**Set task**
Please rewrite the lines from the line with "scientific name: Diospyros virginiana" to the end of the lines, changing "collector number" to "field number" and leaving everything else as it is.

**Working data**
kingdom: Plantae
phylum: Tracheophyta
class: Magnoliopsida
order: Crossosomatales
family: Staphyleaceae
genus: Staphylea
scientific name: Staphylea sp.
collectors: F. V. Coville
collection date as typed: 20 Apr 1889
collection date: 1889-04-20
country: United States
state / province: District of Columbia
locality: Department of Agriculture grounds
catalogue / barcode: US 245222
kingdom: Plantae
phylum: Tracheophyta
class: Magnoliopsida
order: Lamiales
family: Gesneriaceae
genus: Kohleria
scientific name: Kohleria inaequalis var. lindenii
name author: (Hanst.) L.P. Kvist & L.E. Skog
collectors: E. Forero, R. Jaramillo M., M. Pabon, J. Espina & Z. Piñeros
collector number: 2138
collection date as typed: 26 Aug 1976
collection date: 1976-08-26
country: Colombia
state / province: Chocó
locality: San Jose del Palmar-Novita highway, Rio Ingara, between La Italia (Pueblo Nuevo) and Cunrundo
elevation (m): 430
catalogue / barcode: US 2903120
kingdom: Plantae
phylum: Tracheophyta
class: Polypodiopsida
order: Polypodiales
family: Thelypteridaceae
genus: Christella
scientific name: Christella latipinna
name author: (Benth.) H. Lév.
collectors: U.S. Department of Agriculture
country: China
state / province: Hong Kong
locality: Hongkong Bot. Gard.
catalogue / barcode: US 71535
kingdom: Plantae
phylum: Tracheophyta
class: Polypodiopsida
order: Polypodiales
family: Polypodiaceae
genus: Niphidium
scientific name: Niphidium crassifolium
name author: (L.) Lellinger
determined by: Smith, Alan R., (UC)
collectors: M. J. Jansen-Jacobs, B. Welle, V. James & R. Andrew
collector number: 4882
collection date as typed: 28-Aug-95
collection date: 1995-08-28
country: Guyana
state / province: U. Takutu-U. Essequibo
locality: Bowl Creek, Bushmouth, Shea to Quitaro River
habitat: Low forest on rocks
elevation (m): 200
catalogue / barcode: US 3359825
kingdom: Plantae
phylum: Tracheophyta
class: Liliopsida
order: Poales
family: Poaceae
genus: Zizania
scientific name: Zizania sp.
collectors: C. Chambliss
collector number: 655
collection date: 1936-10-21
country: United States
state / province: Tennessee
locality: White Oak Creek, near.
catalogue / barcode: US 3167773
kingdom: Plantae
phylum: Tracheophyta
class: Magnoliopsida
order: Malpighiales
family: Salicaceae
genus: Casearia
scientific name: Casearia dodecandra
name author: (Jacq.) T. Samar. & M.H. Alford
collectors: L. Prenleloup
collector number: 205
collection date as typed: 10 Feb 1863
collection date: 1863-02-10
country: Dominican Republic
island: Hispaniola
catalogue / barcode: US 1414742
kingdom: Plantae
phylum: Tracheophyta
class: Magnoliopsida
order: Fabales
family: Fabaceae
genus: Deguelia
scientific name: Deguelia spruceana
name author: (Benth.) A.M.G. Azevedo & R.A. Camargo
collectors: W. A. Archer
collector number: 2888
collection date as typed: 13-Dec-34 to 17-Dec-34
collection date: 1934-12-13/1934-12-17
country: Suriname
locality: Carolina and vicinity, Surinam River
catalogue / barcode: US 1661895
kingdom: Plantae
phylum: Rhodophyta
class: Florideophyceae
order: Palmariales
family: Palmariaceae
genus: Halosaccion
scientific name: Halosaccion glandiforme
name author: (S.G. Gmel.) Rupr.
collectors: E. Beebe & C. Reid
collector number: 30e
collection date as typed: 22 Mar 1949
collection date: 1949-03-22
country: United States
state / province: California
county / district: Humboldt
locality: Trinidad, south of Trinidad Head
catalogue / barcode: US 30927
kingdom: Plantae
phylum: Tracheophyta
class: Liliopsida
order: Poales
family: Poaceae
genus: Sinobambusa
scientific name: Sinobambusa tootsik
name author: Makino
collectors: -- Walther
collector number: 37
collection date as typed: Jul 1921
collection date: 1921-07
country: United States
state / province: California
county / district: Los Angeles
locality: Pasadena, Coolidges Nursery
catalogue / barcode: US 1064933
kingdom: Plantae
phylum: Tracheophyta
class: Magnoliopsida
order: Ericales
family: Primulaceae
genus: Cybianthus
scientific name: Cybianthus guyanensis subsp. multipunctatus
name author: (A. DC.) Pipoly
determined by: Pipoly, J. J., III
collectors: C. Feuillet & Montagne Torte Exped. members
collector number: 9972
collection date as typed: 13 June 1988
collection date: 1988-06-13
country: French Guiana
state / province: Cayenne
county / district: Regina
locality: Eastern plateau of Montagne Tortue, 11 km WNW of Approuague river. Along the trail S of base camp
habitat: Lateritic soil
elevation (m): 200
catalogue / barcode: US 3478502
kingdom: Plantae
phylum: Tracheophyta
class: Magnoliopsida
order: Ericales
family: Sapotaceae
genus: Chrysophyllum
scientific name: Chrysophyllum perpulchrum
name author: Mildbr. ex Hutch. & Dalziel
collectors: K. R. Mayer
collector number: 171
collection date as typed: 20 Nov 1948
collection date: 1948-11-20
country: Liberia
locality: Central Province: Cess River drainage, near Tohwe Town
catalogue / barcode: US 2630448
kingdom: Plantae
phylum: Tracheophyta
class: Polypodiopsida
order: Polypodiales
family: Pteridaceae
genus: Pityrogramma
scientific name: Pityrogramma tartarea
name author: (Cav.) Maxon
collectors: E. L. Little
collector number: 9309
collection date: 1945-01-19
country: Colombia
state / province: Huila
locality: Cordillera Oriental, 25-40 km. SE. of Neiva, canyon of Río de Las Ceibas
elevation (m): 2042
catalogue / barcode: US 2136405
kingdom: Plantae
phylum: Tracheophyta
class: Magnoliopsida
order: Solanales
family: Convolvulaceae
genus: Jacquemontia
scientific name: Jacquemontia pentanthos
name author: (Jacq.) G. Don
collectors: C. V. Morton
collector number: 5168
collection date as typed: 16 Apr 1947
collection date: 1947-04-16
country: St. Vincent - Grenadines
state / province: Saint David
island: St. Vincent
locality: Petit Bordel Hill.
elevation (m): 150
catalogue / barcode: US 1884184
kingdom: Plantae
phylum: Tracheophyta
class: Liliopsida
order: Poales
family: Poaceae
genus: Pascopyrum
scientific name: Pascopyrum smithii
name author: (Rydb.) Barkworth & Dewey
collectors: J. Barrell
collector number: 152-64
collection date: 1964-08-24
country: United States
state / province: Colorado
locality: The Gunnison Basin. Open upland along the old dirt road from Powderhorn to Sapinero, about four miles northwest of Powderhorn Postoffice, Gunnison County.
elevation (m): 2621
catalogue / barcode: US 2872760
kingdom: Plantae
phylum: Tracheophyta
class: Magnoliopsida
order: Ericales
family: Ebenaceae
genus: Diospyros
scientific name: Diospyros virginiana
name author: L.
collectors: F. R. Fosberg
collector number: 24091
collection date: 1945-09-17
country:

**Solution to the problem**
scientific name: Diospyros virginiana
name author: L.
collectors: F. R. Fosberg
field number: 24091
collection date: 1945-09-17
country:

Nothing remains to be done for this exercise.